Mr. Icahn had offered to buy out other MGM creditors at a premium to upend the vote on the Spyglass restructuring plan but failed to get enough support to block the deal.
Mr. Icahn has been pushing MGM's creditors-led by J.P. Morgan Chase & Co. and hedge funds Anchorage Advisors and Highland Capital Management-to merge with Lions Gate Entertainment Corp., a rival studio that the activist investor has been trying to take over all year as its largest shareholder.
To get its reorganization plan approved by a bankruptcy judge, MGM needed creditors holding roughly two-thirds of the studio's $4 billion debt load and more than half of individual debt holders to vote for the deal. In the end, Mr. Icahn remained among the only holdouts, the people said.

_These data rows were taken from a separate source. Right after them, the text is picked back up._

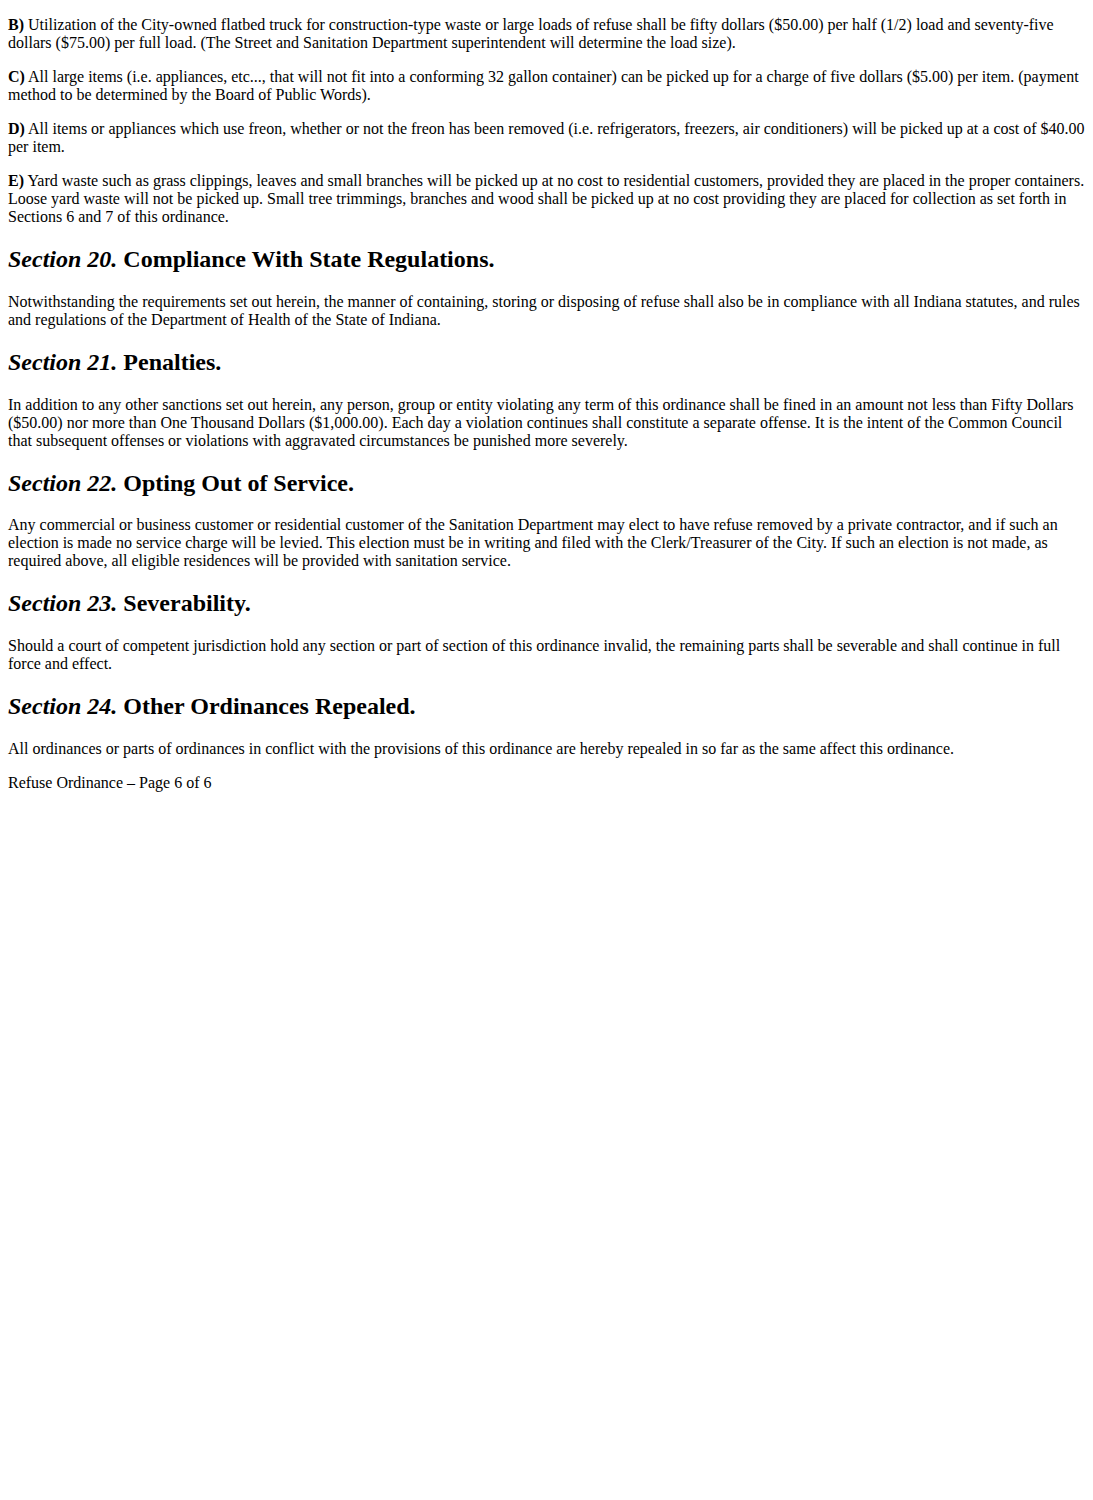B) Utilization of the City-owned flatbed truck for construction-type waste or large loads of refuse shall be fifty dollars ($50.00) per half (1/2) load and seventy-five dollars ($75.00) per full load. (The Street and Sanitation Department superintendent will determine the load size).
C) All large items (i.e. appliances, etc..., that will not fit into a conforming 32 gallon container) can be picked up for a charge of five dollars ($5.00) per item. (payment method to be determined by the Board of Public Words).
D) All items or appliances which use freon, whether or not the freon has been removed (i.e. refrigerators, freezers, air conditioners) will be picked up at a cost of $40.00 per item.
E) Yard waste such as grass clippings, leaves and small branches will be picked up at no cost to residential customers, provided they are placed in the proper containers. Loose yard waste will not be picked up. Small tree trimmings, branches and wood shall be picked up at no cost providing they are placed for collection as set forth in Sections 6 and 7 of this ordinance.
Section 20. Compliance With State Regulations.
Notwithstanding the requirements set out herein, the manner of containing, storing or disposing of refuse shall also be in compliance with all Indiana statutes, and rules and regulations of the Department of Health of the State of Indiana.
Section 21. Penalties.
In addition to any other sanctions set out herein, any person, group or entity violating any term of this ordinance shall be fined in an amount not less than Fifty Dollars ($50.00) nor more than One Thousand Dollars ($1,000.00). Each day a violation continues shall constitute a separate offense. It is the intent of the Common Council that subsequent offenses or violations with aggravated circumstances be punished more severely.
Section 22. Opting Out of Service.
Any commercial or business customer or residential customer of the Sanitation Department may elect to have refuse removed by a private contractor, and if such an election is made no service charge will be levied. This election must be in writing and filed with the Clerk/Treasurer of the City. If such an election is not made, as required above, all eligible residences will be provided with sanitation service.
Section 23. Severability.
Should a court of competent jurisdiction hold any section or part of section of this ordinance invalid, the remaining parts shall be severable and shall continue in full force and effect.
Section 24. Other Ordinances Repealed.
All ordinances or parts of ordinances in conflict with the provisions of this ordinance are hereby repealed in so far as the same affect this ordinance.
Refuse Ordinance – Page 6 of 6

Concessions for Icahn include giving him a seat on the board after MGM exits bankruptcy and excluding older Spyglass films from merging with the MGM film library during the bankruptcy restructuring. Also, MGM's largest creditors have agreed informally to continue negotiations regarding a possible merger with Lions Gate, but they did not include language in the prepackaged Chapter 11 bankruptcy that would require such negotiations to take place. However, Icahn has made it clear that he wants a Lions Gate merger and was very aggressive about making that happened during the MGM bankruptcy. Because if this, it is possible that such a merger could still take place after the company exits bankruptcy.